Mamá Rabito estaba sentada en su mecedora de felpa roja meciéndose de un lado a otro cantando:
—¡Ay, ay! Estoy vieja y en ascuas, y no tengo huevos para esta Pascua.
En ese momento, una graciosa conejita se acercó dando saltitos y dijo:
—Oh, mamá Rabito, ¿no hay huevos para Pascua? ¿No hay huevos para los rabitos? ¡Eso nunca pasará!
Y diciendo esto, tomó prestada la cesta de mamá Rabito y se dirigió a la casa de la gallinita marrón que vivía en el camino, diciendo:
—Por favor, dame huevos tú, que no te cuesta, suficientes para llenar mi cesta.
La gallinita marrón dijo:
—Si me traes una mazorca de maíz, llenaré tu cesta para la mañana muy feliz.
Entonces la graciosa conejita se fue con un salto, un brinco y otro salto hasta lo del pequeño y viejo granjero que vivía en el campo, y le dijo:
—Por favor, dame maíz tú, que no te cuesta, suficiente para llenar mi cesta.
—Tráeme un saco de harina bien molida y llenaré tu cesta, mi querida amiga —respondió el granjero.
La graciosa conejita fue a los saltos, hasta llegar a la casa del molinero y dijo:
—Por favor, dame un saco de harina tú, que no te cuesta, suficiente para llenar mi cesta.
El molinero rio hasta que sus viejos y gordos costados temblaron y contestó:
—Tu pedido me hizo reír a carcajadas, te daré harina si me pagas.
Entonces la graciosa conejita se sentó en una piedra a pensar. ¿Cómo iba a conseguir algo de dinero?
Estaba oscureciendo, y los hombrecitos de la colina salieron uno a uno, cavando en busca del oro de las hadas.
Cuando la conejita graciosa los vio, gritó:
—Por favor, denme dinero ustedes, que no les cuesta. Suficiente para llenar mi cesta.
Ahora bien, los hombrecitos de la colina no querían dar algo a cambio de nada, así que gritaron:
—Si con saltos y brincos nuestra colina medías, pronto llenaremos tu cesta vacía.
Por supuesto, los hombrecitos de la colina ni se imaginaban que lo haría, así que siguieron cavando en busca del oro de las hadas.
La conejita graciosa iba muy en serio, porque pensaba en mamá Rabito meciéndose tristemente de un lado a otro en su mecedora de felpa roja, así que fue de las margaritas al manzano dando saltitos.
¡Vaya! ¡Qué rápida la llevan sus piernas!
Volvió cantando:
—Tu colina es tan ancha, tu colina es tan larga, como cualquiera quisiera cabalgarla.
Los hombrecitos de la colina estaban tan sorprendidos de que hubiera respondido a su pregunta que dejaron de cavar y se agolparon alrededor de la graciosa conejita. “Clic, clic, clic”, echaron oro en su cesta.

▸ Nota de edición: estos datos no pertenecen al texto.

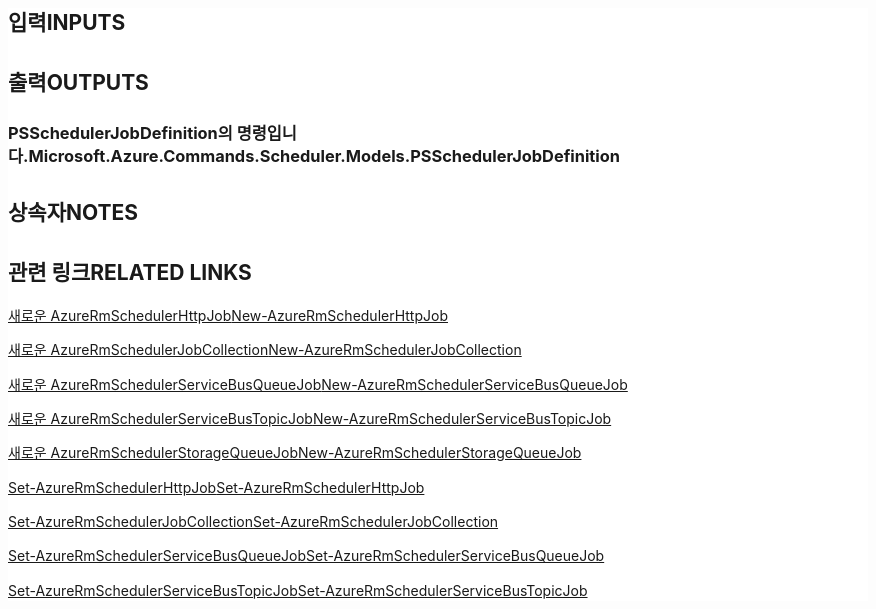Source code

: ## <span data-ttu-id="a949d-168">입력</span><span class="sxs-lookup"><span data-stu-id="a949d-168">INPUTS</span></span>

## <span data-ttu-id="a949d-169">출력</span><span class="sxs-lookup"><span data-stu-id="a949d-169">OUTPUTS</span></span>

### <span data-ttu-id="a949d-170">PSSchedulerJobDefinition의 명령입니다.</span><span class="sxs-lookup"><span data-stu-id="a949d-170">Microsoft.Azure.Commands.Scheduler.Models.PSSchedulerJobDefinition</span></span>

## <span data-ttu-id="a949d-171">상속자</span><span class="sxs-lookup"><span data-stu-id="a949d-171">NOTES</span></span>

## <span data-ttu-id="a949d-172">관련 링크</span><span class="sxs-lookup"><span data-stu-id="a949d-172">RELATED LINKS</span></span>

[<span data-ttu-id="a949d-173">새로운 AzureRmSchedulerHttpJob</span><span class="sxs-lookup"><span data-stu-id="a949d-173">New-AzureRmSchedulerHttpJob</span></span>](./New-AzureRmSchedulerHttpJob.md)

[<span data-ttu-id="a949d-174">새로운 AzureRmSchedulerJobCollection</span><span class="sxs-lookup"><span data-stu-id="a949d-174">New-AzureRmSchedulerJobCollection</span></span>](./New-AzureRmSchedulerJobCollection.md)

[<span data-ttu-id="a949d-175">새로운 AzureRmSchedulerServiceBusQueueJob</span><span class="sxs-lookup"><span data-stu-id="a949d-175">New-AzureRmSchedulerServiceBusQueueJob</span></span>](./New-AzureRmSchedulerServiceBusQueueJob.md)

[<span data-ttu-id="a949d-176">새로운 AzureRmSchedulerServiceBusTopicJob</span><span class="sxs-lookup"><span data-stu-id="a949d-176">New-AzureRmSchedulerServiceBusTopicJob</span></span>](./New-AzureRmSchedulerServiceBusTopicJob.md)

[<span data-ttu-id="a949d-177">새로운 AzureRmSchedulerStorageQueueJob</span><span class="sxs-lookup"><span data-stu-id="a949d-177">New-AzureRmSchedulerStorageQueueJob</span></span>](./New-AzureRmSchedulerStorageQueueJob.md)

[<span data-ttu-id="a949d-178">Set-AzureRmSchedulerHttpJob</span><span class="sxs-lookup"><span data-stu-id="a949d-178">Set-AzureRmSchedulerHttpJob</span></span>](./Set-AzureRmSchedulerHttpJob.md)

[<span data-ttu-id="a949d-179">Set-AzureRmSchedulerJobCollection</span><span class="sxs-lookup"><span data-stu-id="a949d-179">Set-AzureRmSchedulerJobCollection</span></span>](./Set-AzureRmSchedulerJobCollection.md)

[<span data-ttu-id="a949d-180">Set-AzureRmSchedulerServiceBusQueueJob</span><span class="sxs-lookup"><span data-stu-id="a949d-180">Set-AzureRmSchedulerServiceBusQueueJob</span></span>](./Set-AzureRmSchedulerServiceBusQueueJob.md)

[<span data-ttu-id="a949d-181">Set-AzureRmSchedulerServiceBusTopicJob</span><span class="sxs-lookup"><span data-stu-id="a949d-181">Set-AzureRmSchedulerServiceBusTopicJob</span></span>](./Set-AzureRmSchedulerServiceBusTopicJob.md)


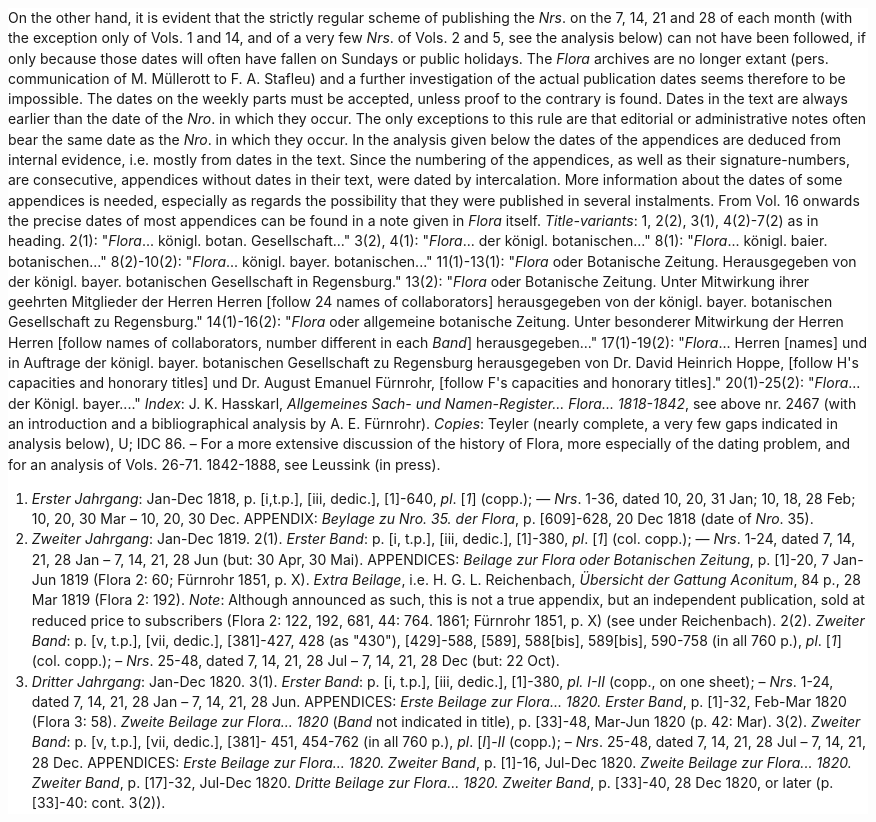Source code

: On the other hand, it is evident that the strictly regular scheme of publishing the *Nrs*. on the 7, 14, 21 and 28 of each month (with the exception only of Vols. 1 and 14, and of a very few *Nrs*. of Vols. 2 and 5, see the analysis below) can not have been followed, if only because those dates will often have fallen on Sundays or public holidays. The *Flora* archives are no longer extant (pers. communication of M. Müllerott to F. A. Stafleu) and a further investigation of the actual publication dates seems therefore to be impossible. The dates on the weekly parts must be accepted, unless proof to the contrary is found. Dates in the text are always earlier than the date of the *Nro*. in which they occur. The only exceptions to this rule are that editorial or administrative notes often bear the same date as the *Nro*. in which they occur. In the analysis given below the dates of the appendices are deduced from internal evidence, i.e. mostly from dates in the text. Since the numbering of the appendices, as well as their signature-numbers, are consecutive, appendices without dates in their text, were dated by intercalation. More information about the dates of some appendices is needed, especially as regards the possibility that they were published in several instalments. From Vol. 16 onwards the precise dates of most appendices can be found in a note given in *Flora* itself.
*Title-variants*:
1, 2(2), 3(1), 4(2)-7(2) as in heading.
2(1): "*Flora*... königl. botan. Gesellschaft..."
3(2), 4(1): "*Flora*... der königl. botanischen..."
8(1): "*Flora*... königl. baier. botanischen..."
8(2)-10(2): "*Flora*... königl. bayer. botanischen..."
11(1)-13(1): "*Flora* oder Botanische Zeitung. Herausgegeben von der königl. bayer. botanischen Gesellschaft in Regensburg."
13(2): "*Flora* oder Botanische Zeitung. Unter Mitwirkung ihrer geehrten Mitglieder der Herren Herren \[follow 24 names of collaborators\] herausgegeben von der königl. bayer. botanischen Gesellschaft zu Regensburg."
14(1)-16(2): "*Flora* oder allgemeine botanische Zeitung. Unter besonderer Mitwirkung der Herren Herren \[follow names of collaborators, number different in each *Band*\] herausgegeben..."
17(1)-19(2): "*Flora*... Herren \[names\] und in Auftrage der königl. bayer. botanischen Gesellschaft zu Regensburg herausgegeben von Dr. David Heinrich Hoppe, \[follow H's capacities and honorary titles\] und Dr. August Emanuel Fürnrohr, \[follow F's capacities and honorary titles\]."
20(1)-25(2): "*Flora*... der Königl. bayer...."
*Index*: J. K. Hasskarl, *Allgemeines Sach- und Namen-Register... Flora... 1818-1842*, see above nr. 2467 (with an introduction and a bibliographical analysis by A. E. Fürnrohr).
*Copies*: Teyler (nearly complete, a very few gaps indicated in analysis below), U; IDC 86. – For a more extensive discussion of the history of Flora, more especially of the dating problem, and for an analysis of Vols. 26-71. 1842-1888, see Leussink (in press).
1. *Erster Jahrgang*: Jan-Dec 1818, p. \[i,t.p.\], \[iii, dedic.\], \[1\]-640, *pl*. \[*1*\] (copp.); — *Nrs*. 1-36, dated 10, 20, 31 Jan; 10, 18, 28 Feb; 10, 20, 30 Mar – 10, 20, 30 Dec.
APPENDIX: *Beylage zu Nro. 35. der Flora*, p. \[609\]-628, 20 Dec 1818 (date of *Nro*. 35).
2. *Zweiter Jahrgang*: Jan-Dec 1819.
2(1). *Erster Band*: p. \[i, t.p.\], \[iii, dedic.\], \[1\]-380, *pl*. \[*1*\] (col. copp.); — *Nrs*. 1-24, dated 7, 14, 21, 28 Jan – 7, 14, 21, 28 Jun (but: 30 Apr, 30 Mai).
APPENDICES: *Beilage zur Flora oder Botanischen Zeitung*, p. \[1\]-20, 7 Jan-Jun 1819 (Flora 2: 60; Fürnrohr 1851, p. X).
*Extra Beilage*, i.e. H. G. L. Reichenbach, *Übersicht der Gattung Aconitum*, 84 p., 28 Mar 1819 (Flora 2: 192). *Note*: Although announced as such, this is not a true appendix, but an independent publication, sold at reduced price to subscribers (Flora 2: 122, 192, 681, 44: 764. 1861; Fürnrohr 1851, p. X) (see under Reichenbach).
2(2). *Zweiter Band*: p. \[v, t.p.\], \[vii, dedic.\], \[381\]-427, 428 (as "430"), \[429\]-588, \[589\], 588\[bis\], 589\[bis\], 590-758 (in all 760 p.), *pl*. \[*1*\] (col. copp.); – *Nrs*. 25-48, dated 7, 14, 21, 28 Jul – 7, 14, 21, 28 Dec (but: 22 Oct).
3. *Dritter Jahrgang*: Jan-Dec 1820.
3(1). *Erster Band*: p. \[i, t.p.\], \[iii, dedic.\], \[1\]-380, *pl. I-II* (copp., on one sheet); – *Nrs*. 1-24, dated 7, 14, 21, 28 Jan – 7, 14, 21, 28 Jun.
APPENDICES: *Erste Beilage zur Flora... 1820. Erster Band*, p. \[1\]-32, Feb-Mar 1820 (Flora 3: 58).
*Zweite Beilage zur Flora... 1820* (*Band* not indicated in title), p. \[33\]-48, Mar-Jun 1820 (p. 42: Mar).
3(2). *Zweiter Band*: p. \[v, t.p.\], \[vii, dedic.\], \[381\]- 451, 454-762 (in all 760 p.), *pl*. \[*I*\]-*II* (copp.); – *Nrs*. 25-48, dated 7, 14, 21, 28 Jul – 7, 14, 21, 28 Dec. APPENDICES: *Erste Beilage zur Flora... 1820. Zweiter Band*, p. \[1\]-16, Jul-Dec 1820.
*Zweite Beilage zur Flora... 1820. Zweiter Band*, p. \[17\]-32, Jul-Dec 1820.
*Dritte Beilage zur Flora... 1820. Zweiter Band*, p. \[33\]-40, 28 Dec 1820, or later (p. \[33\]-40: cont. 3(2)).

Entonces se fue de un salto a lo del molinero y compró un saco de harina. Llevó la harina al granjero y le compró el maíz. Luego llevó el maíz a la gallinita marrón, que vivía en el camino, y ella contó una docena, dos docenas, tres docenas, cuatro docenas, cinco docenas de hermosos huevos blancos. Llenaron la cesta que llevaba la conejita graciosa.
Cuando llegó a casa, dejó la cesta delante de mamá rabito, diciendo:
—Soy la conejita graciosa, quedarme no puedo, pero felices Pascuas te deseo.
Mamá Rabito dejó de mecerse de un lado a otro, pero antes de que pudiera agradecerle, la conejita graciosa se puso en marcha y se fue.
Mamá Rabito pintó los huevos de Pascua y los escondió por todas partes.
En la mañana de Pascua, todos los rabitos gritaron sorprendidos porque encontraron los huevos de Pascua en sus zapatos, en sus cuencos de avena y en los lugares más insospechados.
Justo en ese momento, la conejita graciosa se asomó a la ventana y gritó, mientras sostenía un maravilloso huevo azucarado:
—La bondad vuelve de vez en cuando, ¡mira mi huevo de Pascua, de los hombrecitos de la colina!
La conejita graciosa era siempre tan amable con los rabitos que los hombres de la colina se acordaron de ella.
Entonces, con un movimiento de su nariz, y un baile de los dedos de los pies, la conejita graciosa se fue a los saltos cantando:
—No me haría gracia que bromearan y conejo de Pascua me llamaran.